On Friday, the U.S. House of Representatives voted 239-182 in favor of an immigration enforcement bill, which includes a proposal to build 700 miles of fence through parts of California, Arizona, New Mexico and Texas.

Under the measure, soldiers and police would help stop people sneaking across, and employers would have to check the legal status of their workers.

Derbez said he was confident the bill would not make it past the U.S. Senate, which he said was not as easily swayed by ever-changing political opinion as the House.

"The great battle will be in the Senate of the United States where people are more reasonable," he said.

Also on Monday, Derbez's office said in a statement that it had hired a public relations firm charged with improving Mexico's image in the eyes of the American public.

"Promoting the image of Mexico among society at large and key players in the United States and Canada will contribute to the strengthening of the strategic relationship the present administration has established with both countries," the foreign relations secretary said in a statement.

Reacting Sunday to the bill's approval, Mexican President Vicente Fox said "this wall is shameful," and called the plan hypocritical for a country made up of immigrants.

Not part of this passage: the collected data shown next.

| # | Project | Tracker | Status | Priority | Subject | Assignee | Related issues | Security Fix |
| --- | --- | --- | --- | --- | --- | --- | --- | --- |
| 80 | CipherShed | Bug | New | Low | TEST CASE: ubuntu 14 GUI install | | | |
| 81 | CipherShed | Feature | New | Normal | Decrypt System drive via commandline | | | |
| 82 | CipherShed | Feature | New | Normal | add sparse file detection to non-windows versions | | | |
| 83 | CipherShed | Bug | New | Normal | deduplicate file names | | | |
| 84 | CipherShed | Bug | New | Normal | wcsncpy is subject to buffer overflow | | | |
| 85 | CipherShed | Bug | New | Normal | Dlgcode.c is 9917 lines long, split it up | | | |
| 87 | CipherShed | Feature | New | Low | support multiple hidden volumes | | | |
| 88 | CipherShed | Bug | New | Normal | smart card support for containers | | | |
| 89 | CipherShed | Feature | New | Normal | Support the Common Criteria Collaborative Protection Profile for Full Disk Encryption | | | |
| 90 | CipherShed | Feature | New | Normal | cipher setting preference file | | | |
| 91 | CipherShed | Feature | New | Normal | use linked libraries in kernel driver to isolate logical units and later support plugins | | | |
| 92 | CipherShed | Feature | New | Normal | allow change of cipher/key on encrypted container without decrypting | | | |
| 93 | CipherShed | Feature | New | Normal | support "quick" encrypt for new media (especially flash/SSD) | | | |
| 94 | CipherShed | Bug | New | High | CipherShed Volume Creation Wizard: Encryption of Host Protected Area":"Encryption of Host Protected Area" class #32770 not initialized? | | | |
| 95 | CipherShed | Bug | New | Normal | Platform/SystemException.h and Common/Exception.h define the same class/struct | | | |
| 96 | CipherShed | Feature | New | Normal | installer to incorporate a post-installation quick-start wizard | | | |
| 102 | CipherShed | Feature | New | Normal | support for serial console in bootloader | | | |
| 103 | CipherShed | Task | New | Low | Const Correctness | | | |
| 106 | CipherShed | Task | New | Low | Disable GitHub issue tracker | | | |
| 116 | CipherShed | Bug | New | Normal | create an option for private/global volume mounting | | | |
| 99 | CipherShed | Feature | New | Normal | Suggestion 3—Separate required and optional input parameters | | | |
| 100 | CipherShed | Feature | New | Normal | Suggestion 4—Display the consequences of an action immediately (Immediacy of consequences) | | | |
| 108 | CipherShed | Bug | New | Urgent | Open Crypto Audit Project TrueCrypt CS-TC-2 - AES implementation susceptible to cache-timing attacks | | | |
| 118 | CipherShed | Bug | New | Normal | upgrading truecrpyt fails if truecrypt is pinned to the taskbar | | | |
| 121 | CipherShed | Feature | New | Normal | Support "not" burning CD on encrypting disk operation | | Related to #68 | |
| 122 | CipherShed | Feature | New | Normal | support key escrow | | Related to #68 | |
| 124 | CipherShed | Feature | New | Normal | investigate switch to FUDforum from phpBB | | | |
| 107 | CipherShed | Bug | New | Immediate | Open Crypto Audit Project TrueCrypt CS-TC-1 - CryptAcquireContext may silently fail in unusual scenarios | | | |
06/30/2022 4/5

"When we look at their roots, the immense majority are migrants, migrants that have arrived from all over the world," Fox said Sunday.

Fox, who ended 71-years of single-party rule with his historic at the polls in 2000, has for years called for an immigration agreement with Washington granting some form of legal status to Mexicans who sneak into U.S. territory in search of work.

U.S. President Bush proposed a new guest worker program with three-year work visas, but lawmakers refused to include the initiative in the immigration bill passed Friday.

Authorities estimate there are about 11 million undocumented migrants in the United States, about half of them Mexican.